Ever feel like your life is out of control? Yeah, me too. So I’ve decided to get control over at least some parts of it.
I can’t control my health. Sure, I try to manage it the best that I can, but these illnesses will progress in some way no matter what I do. So it’s time to take control of the non-health parts of my life, and hopefully I can improve my health in the process.
As I’ve said, working full time makes me feel lousy. I’d rather work at my job part time, but then I couldn’t afford my current lifestyle. Sure, I could cut back on some things, but my lifestyle really isn’t all that extravagant. It’s not as if I were spending even $30,000 a year on expenses. So I’ve decided to take some time off through short term disability insurance so that I can get my life in order, then I will work part time for a while and use some money I’ve saved up over the years to cover the gap. After that….

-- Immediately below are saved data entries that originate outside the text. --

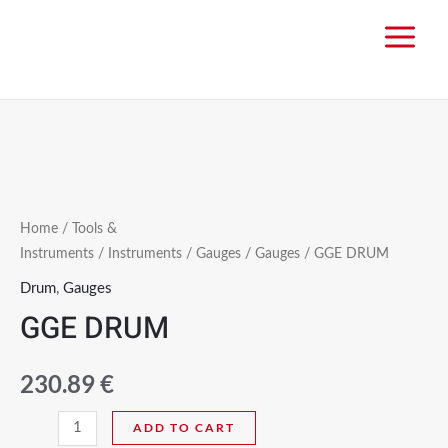
Home
/
Tools &
Instruments
/
Instruments
/
Gauges
/
Gauges
/ GGE DRUM
Drum
,
Gauges
GGE DRUM
230.89
€
ADD TO CART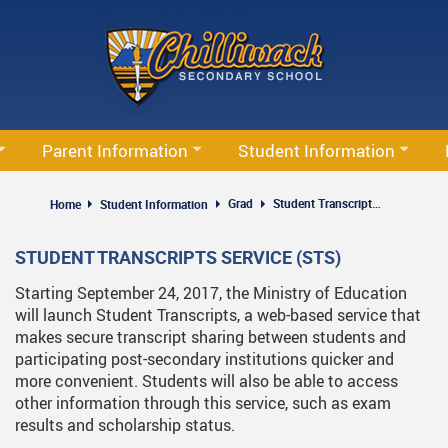
Skip
to
main
content
Parent Information
Student Information
Family Accident Reimbursement Plan
Code Of Conduct & Dress Code
Ca
Grad
Student Transcripts Service
Home
Student Information
PAC
Financial Awards Information
Th
STUDENT TRANSCRIPTS SERVICE (STS)
Plan
Parent Resources
Grad
Starting September 24, 2017, the Ministry of Education
Report Absence
Parking Registration
will launch Student Transcripts, a web-based service that
makes secure transcript sharing between students and
School Bus Information
Programs & Courses
participating post-secondary institutions quicker and
more convenient. Students will also be able to access
Volunteering
other information through this service, such as exam
results and scholarship status.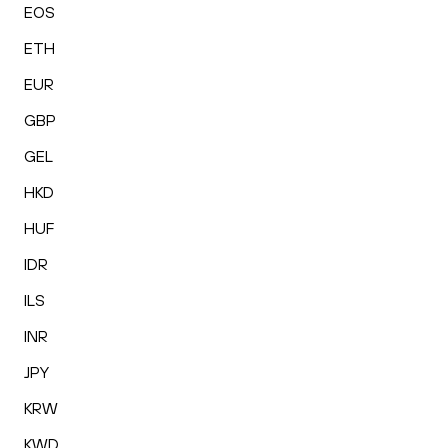
EOS
ETH
EUR
GBP
GEL
HKD
HUF
IDR
ILS
INR
JPY
KRW
KWD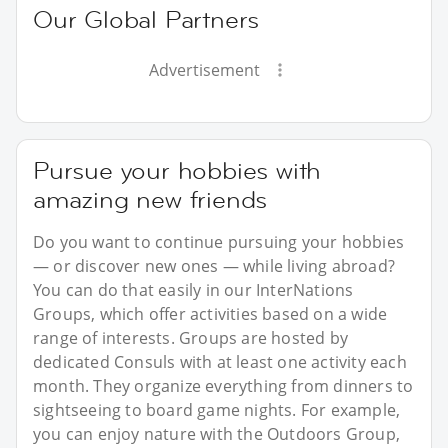
Our Global Partners
Advertisement
Pursue your hobbies with
amazing new friends
Do you want to continue pursuing your hobbies
— or discover new ones — while living abroad?
You can do that easily in our InterNations
Groups, which offer activities based on a wide
range of interests. Groups are hosted by
dedicated Consuls with at least one activity each
month. They organize everything from dinners to
sightseeing to board game nights. For example,
you can enjoy nature with the Outdoors Group,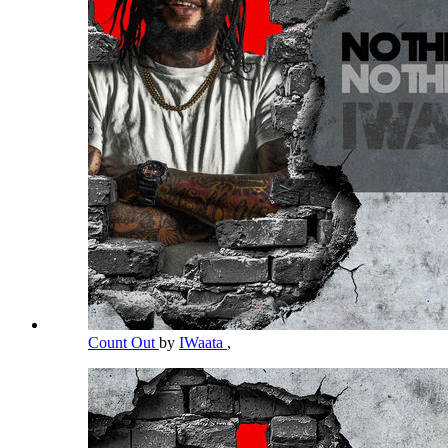
Count Out
by
IWaata
,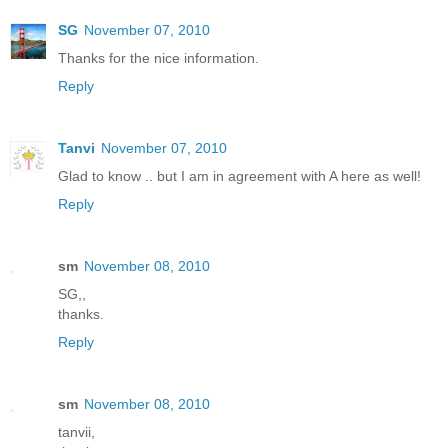
SG
November 07, 2010
Thanks for the nice information.
Reply
Tanvi
November 07, 2010
Glad to know .. but I am in agreement with A here as well!
Reply
sm
November 08, 2010
SG,,
thanks.
Reply
sm
November 08, 2010
tanvii,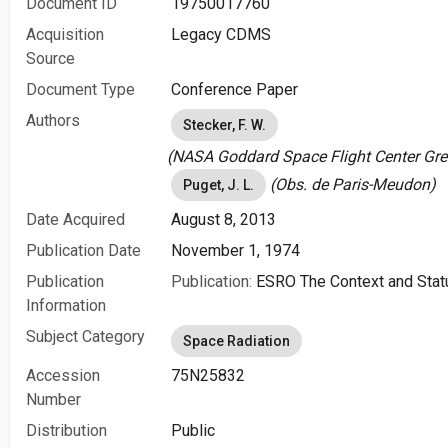
Document ID
19750017760
Acquisition
Legacy CDMS
Source
Document Type
Conference Paper
Authors
Stecker, F. W.
(NASA Goddard Space Flight Center Gree
(Obs. de Paris-Meudon)
Puget, J. L.
Date Acquired
August 8, 2013
Publication Date
November 1, 1974
Publication
Publication:
ESRO The Context and Sta
Information
Subject Category
Space Radiation
Accession
75N25832
Number
Distribution
Public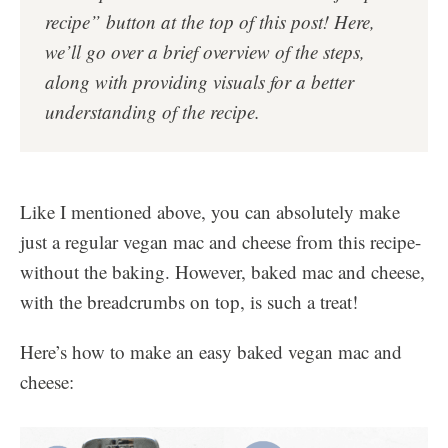
recipe” button at the top of this post!
Here,
we’ll go over a brief overview of the steps,
along with providing visuals for a better
understanding of the recipe.
Like I mentioned above, you can absolutely make
just a regular vegan mac and cheese from this recipe-
without the baking. However, baked mac and cheese,
with the breadcrumbs on top, is such a treat!
Here’s how to make an easy baked vegan mac and
cheese: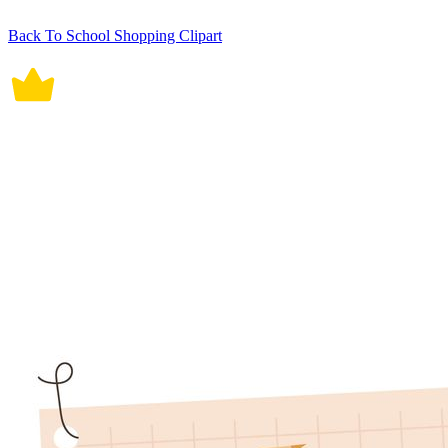
Back To School Shopping Clipart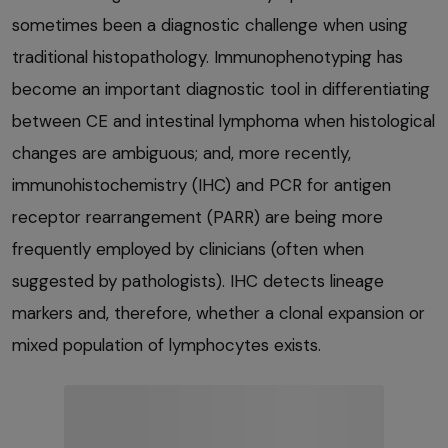
sometimes been a diagnostic challenge when using
traditional histopathology. Immunophenotyping has
become an important diagnostic tool in differentiating
between CE and intestinal lymphoma when histological
changes are ambiguous; and, more recently,
immunohistochemistry (IHC) and PCR for antigen
receptor rearrangement (PARR) are being more
frequently employed by clinicians (often when
suggested by pathologists). IHC detects lineage
markers and, therefore, whether a clonal expansion or
mixed population of lymphocytes exists.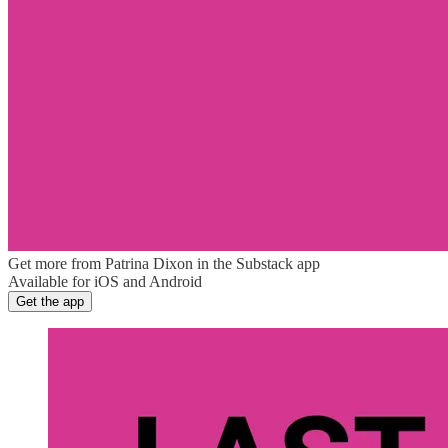
Get more from Patrina Dixon in the Substack app
Available for iOS and Android
Get the app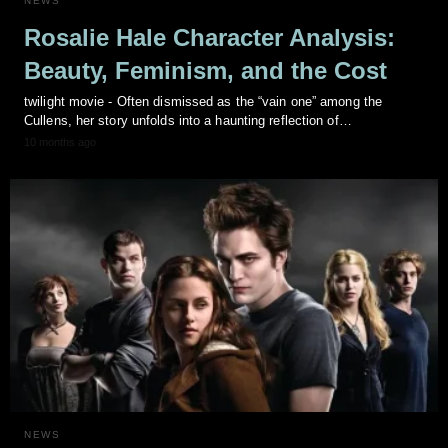
NEWS
Rosalie Hale Character Analysis:
Beauty, Feminism, and the Cost
twilight movie - Often dismissed as the “vain one” among the
Cullens, her story unfolds into a haunting reflection of…
10 months ago
NEWS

…. and that’s what I’m working on now. The next step. It’s time to take proactive steps to improve things. I woke up too early this morning, but my brain was swirling and I couldn’t sleep. I’m so excited about the possibilities! I’m working on setting up a consulting business. I have no idea if I’ll be able to make significant money at it. Maybe I can make enough to have it support me one day. Maybe it will just make enough so that I can work in an office only part time and use the consulting to make up the salary gap. But if I make any money off of it then it has a few big advantages:
1) I’d be my own boss! I wouldn’t have to explain my sick days to anyone, or worry about their expectations of my health.
2) I’d have a more flexible schedule. When I felt sick, I’d rest. When I felt good, I’d work. Yes, I’d still have to feel good enough to work enough to earn enough, but at least I could schedule it so that it worked best for me.
3) As a result of 1 and 2 I could exercise more, eat better, and overall take better care of myself. I’d be in control of my life!
I know this may be an idealized view, but I have good reasons to believe that if I can make this business work, I’d be much happier with my life. And I do have reason to think this business could work. I’m racing against the clock now – the prep work takes a lot of time and effort, and I know I need to finish it while I’m still on the Prednisone and have the energy to get it done. I expect to launch the business in a matter of weeks (or maybe days!)
I’m tired of being on this health and life see-saw. One day is great, the next is lousy, the next is decent. I want something more stable. And I’m will to work hard to get it. I sincerely hope that I succeed.